▼

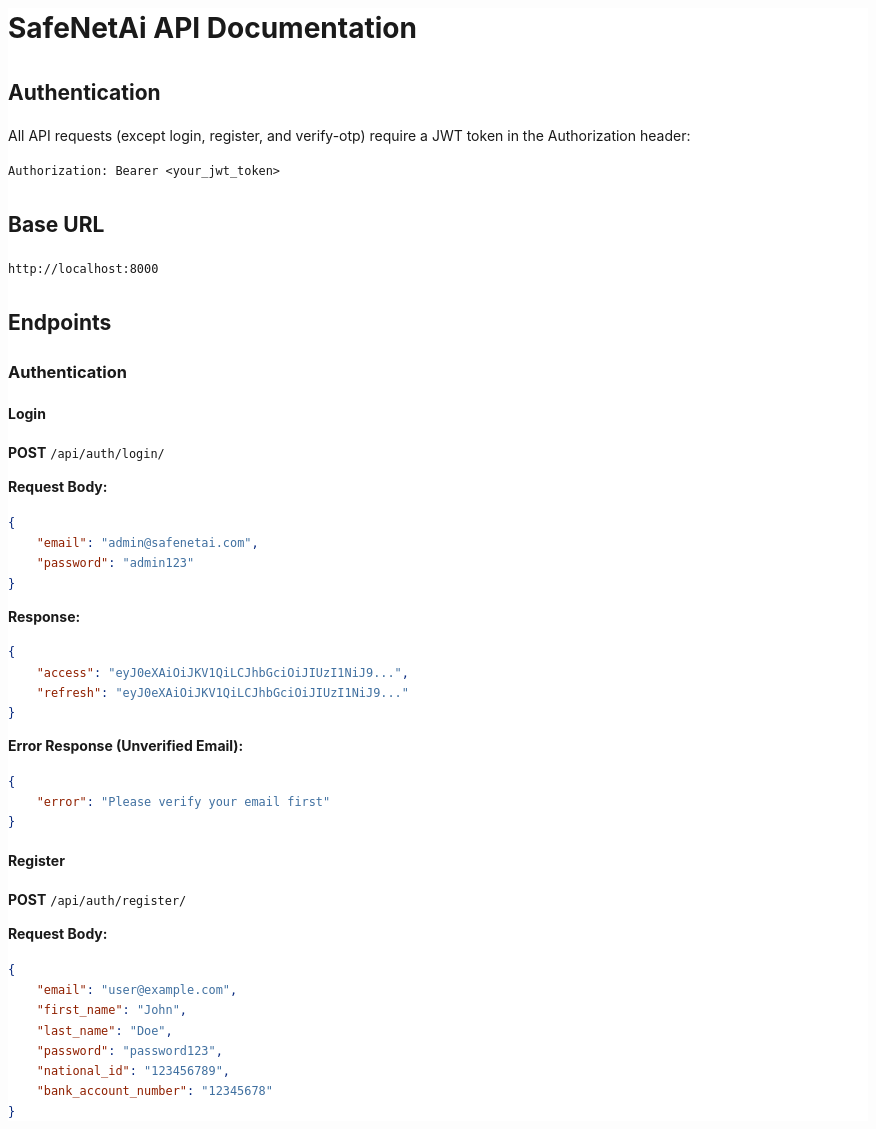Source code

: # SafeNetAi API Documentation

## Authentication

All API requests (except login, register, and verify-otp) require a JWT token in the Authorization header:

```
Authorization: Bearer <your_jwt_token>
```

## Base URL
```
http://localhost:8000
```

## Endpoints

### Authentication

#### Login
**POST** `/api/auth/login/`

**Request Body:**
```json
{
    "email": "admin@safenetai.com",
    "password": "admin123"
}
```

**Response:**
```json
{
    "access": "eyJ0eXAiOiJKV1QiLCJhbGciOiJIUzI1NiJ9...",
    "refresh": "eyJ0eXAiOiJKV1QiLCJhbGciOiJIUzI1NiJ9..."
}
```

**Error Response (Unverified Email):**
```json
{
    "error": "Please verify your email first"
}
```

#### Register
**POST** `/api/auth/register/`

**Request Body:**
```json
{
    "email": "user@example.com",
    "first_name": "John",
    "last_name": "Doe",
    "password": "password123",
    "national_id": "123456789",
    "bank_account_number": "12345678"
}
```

▲

_Directions_
Retype, exactly and only, the lines running from the one with "## Base URL" through the final line of the listing above.

_Your solution_
## Base URL
```
http://localhost:8000
```

## Endpoints

### Authentication

#### Login
**POST** `/api/auth/login/`

**Request Body:**
```json
{
    "email": "admin@safenetai.com",
    "password": "admin123"
}
```

**Response:**
```json
{
    "access": "eyJ0eXAiOiJKV1QiLCJhbGciOiJIUzI1NiJ9...",
    "refresh": "eyJ0eXAiOiJKV1QiLCJhbGciOiJIUzI1NiJ9..."
}
```

**Error Response (Unverified Email):**
```json
{
    "error": "Please verify your email first"
}
```

#### Register
**POST** `/api/auth/register/`

**Request Body:**
```json
{
    "email": "user@example.com",
    "first_name": "John",
    "last_name": "Doe",
    "password": "password123",
    "national_id": "123456789",
    "bank_account_number": "12345678"
}
```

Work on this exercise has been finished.